**** EXTRAIT DU TEXTE ****

Dans son article « Quand l’ubérisation frappe aussi l’économie sociale et solidaire », paru dans son numéro du 3 janvier 2020, Novethic se fait l’écho de l’ouvrage de la sociologue Diane Rodet, « les nouveaux travailleurs des applis » : « (Elle) s’y intéresse aux travailleurs de la Ruche qui dit oui, la plate-forme de vente de produits alimentaires en circuit-court. À l'instar des chauffeurs de la plate-forme Uber, les responsables de ruches sont pour la plupart des auto-entrepreneurs rémunérés sur leurs ventes. Mais eux ne comptent pas leurs heures car c'est pour la bonne cause. Un déni du travail dénoncé par la chercheuse ». Cet article montre que les responsables de ruches sont pour la plupart des auto-entrepreneurs rémunérés sur leurs ventes pendant que la ruche mère a augmenté sa commission qui s'élève maintenant à 11,65 % du chiffre d’affaires
 

Le montage entre des « ruches » locales et la « Ruche Mamma » (la maison-mère), repose sur les gains de chacun des auto entrepreneurs, avec une commission de 8 % jusqu’à présent. En situation déficitaire, la maison mère a augmenté sa commission en 2018.
 

Voilà ! En confondant une pratique commerciale d’une entreprise qui se situe dans le mode entrepreneurial en cours qui « start-upise » à outrance et qui oblige les salariés à se déclarer leurs propres entrepreneurs, avec l’ESS, on discrédite un mode d’entreprendre qui se veut respectueux des gens qui y travaillent.

**** INFORMATIONS FOURNIES ****

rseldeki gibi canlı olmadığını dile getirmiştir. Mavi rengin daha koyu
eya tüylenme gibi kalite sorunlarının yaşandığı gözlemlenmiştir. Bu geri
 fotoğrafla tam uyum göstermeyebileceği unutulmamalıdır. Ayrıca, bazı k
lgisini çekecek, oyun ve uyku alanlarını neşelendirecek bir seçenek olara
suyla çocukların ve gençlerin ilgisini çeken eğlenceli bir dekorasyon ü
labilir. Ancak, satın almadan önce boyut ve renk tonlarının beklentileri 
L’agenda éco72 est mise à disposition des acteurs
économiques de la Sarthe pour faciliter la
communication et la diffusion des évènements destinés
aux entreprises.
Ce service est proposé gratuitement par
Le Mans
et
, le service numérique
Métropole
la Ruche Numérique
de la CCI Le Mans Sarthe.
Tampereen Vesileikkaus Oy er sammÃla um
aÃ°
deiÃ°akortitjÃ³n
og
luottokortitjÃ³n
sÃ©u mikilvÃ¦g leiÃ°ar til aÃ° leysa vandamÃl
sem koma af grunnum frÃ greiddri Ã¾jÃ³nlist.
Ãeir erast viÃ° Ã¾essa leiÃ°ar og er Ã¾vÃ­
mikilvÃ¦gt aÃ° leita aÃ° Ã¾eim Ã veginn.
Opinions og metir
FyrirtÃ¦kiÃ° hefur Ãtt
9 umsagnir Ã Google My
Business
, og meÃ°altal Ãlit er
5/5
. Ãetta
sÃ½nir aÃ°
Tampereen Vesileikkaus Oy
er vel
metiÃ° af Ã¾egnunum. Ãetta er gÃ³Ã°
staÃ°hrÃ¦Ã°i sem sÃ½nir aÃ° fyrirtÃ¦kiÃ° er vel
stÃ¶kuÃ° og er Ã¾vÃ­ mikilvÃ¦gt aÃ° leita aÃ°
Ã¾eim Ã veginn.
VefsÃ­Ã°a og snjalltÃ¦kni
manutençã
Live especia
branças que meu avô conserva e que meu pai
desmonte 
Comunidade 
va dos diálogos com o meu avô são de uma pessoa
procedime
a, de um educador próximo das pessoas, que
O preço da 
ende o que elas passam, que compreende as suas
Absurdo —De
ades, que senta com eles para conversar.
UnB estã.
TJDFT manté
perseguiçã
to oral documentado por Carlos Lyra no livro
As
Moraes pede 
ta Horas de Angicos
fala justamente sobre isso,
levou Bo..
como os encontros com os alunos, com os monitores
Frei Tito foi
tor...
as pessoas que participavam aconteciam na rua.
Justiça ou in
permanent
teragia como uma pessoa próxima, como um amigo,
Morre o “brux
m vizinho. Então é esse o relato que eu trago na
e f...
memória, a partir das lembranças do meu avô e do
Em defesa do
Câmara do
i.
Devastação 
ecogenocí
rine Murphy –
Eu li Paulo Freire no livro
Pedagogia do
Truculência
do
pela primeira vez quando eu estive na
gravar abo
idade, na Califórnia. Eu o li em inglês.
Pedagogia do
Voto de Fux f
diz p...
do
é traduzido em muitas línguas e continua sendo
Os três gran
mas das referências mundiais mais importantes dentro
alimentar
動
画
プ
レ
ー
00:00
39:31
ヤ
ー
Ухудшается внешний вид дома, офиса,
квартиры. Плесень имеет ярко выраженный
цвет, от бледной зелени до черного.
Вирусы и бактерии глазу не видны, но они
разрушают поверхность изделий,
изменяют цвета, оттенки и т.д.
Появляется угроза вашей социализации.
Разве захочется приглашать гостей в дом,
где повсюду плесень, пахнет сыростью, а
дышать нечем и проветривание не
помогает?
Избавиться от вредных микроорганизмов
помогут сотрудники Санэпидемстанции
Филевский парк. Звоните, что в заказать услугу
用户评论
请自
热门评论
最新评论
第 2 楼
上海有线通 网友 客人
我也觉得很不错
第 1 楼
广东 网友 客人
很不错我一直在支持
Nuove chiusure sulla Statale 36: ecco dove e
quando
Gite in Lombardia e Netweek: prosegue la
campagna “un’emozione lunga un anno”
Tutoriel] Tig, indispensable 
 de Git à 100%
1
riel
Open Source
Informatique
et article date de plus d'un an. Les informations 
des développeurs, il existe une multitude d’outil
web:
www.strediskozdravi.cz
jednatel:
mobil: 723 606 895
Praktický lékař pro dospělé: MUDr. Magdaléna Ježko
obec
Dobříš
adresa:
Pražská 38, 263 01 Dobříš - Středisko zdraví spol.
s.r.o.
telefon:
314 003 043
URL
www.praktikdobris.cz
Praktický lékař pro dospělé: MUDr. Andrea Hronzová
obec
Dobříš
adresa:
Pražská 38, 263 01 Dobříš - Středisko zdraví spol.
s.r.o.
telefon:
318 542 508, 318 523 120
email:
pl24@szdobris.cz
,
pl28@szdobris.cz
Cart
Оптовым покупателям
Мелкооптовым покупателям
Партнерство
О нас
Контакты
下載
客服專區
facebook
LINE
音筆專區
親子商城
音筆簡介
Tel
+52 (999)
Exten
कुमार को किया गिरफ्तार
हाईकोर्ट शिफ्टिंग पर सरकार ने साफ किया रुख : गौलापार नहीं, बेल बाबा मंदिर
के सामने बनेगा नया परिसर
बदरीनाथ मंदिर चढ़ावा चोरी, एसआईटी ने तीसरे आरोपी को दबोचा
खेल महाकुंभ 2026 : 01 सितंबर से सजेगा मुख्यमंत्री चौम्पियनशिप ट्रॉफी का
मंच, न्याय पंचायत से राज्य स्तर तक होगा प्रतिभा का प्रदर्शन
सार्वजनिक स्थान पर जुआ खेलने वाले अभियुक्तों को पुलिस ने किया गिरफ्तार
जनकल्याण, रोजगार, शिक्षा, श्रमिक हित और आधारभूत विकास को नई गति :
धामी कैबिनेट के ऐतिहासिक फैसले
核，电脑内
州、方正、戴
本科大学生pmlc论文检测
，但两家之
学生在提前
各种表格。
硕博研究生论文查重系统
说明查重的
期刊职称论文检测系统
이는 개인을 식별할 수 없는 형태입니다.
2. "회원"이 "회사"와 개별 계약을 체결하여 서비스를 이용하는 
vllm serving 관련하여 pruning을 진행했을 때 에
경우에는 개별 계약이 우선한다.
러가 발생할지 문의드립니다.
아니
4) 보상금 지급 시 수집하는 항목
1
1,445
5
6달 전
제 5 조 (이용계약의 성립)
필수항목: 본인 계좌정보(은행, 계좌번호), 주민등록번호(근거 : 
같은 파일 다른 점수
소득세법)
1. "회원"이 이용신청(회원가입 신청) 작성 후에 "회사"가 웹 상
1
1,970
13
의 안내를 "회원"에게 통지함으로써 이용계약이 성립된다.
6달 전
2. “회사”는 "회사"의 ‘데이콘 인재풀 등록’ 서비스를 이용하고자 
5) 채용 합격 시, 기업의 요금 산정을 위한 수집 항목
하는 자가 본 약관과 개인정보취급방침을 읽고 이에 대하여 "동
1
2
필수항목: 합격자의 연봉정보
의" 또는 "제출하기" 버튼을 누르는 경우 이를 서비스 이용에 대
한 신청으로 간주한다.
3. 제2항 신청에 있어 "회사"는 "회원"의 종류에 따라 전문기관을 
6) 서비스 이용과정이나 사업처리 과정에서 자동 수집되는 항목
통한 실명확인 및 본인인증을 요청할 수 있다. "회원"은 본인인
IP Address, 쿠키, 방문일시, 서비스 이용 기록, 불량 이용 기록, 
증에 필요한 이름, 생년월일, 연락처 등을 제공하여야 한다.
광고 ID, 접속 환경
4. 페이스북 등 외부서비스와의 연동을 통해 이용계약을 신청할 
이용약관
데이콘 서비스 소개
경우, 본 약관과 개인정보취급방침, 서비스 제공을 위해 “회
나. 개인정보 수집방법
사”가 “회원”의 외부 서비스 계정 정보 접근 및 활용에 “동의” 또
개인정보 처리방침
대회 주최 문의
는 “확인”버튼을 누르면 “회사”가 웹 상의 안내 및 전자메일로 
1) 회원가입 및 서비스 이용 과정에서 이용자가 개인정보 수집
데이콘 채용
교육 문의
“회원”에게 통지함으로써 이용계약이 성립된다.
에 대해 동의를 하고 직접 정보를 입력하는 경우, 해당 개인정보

****

_BUT DE LA TÂCHE_:
D'après l'extrait sur la Ruche qui dit oui, répondez brièvement :
(a) Quelle sociologue a écrit l'ouvrage « les nouveaux travailleurs des applis » ?
(b) Quel était le taux de commission de la maison-mère avant son augmentation ?
(c) En quelle année la maison-mère a-t-elle augmenté sa commission ?
Répondez en vous appuyant uniquement sur l'extrait.

_RÉPONSE_:
(a) Diane Rodet
(b) 8 %
(c) En 2018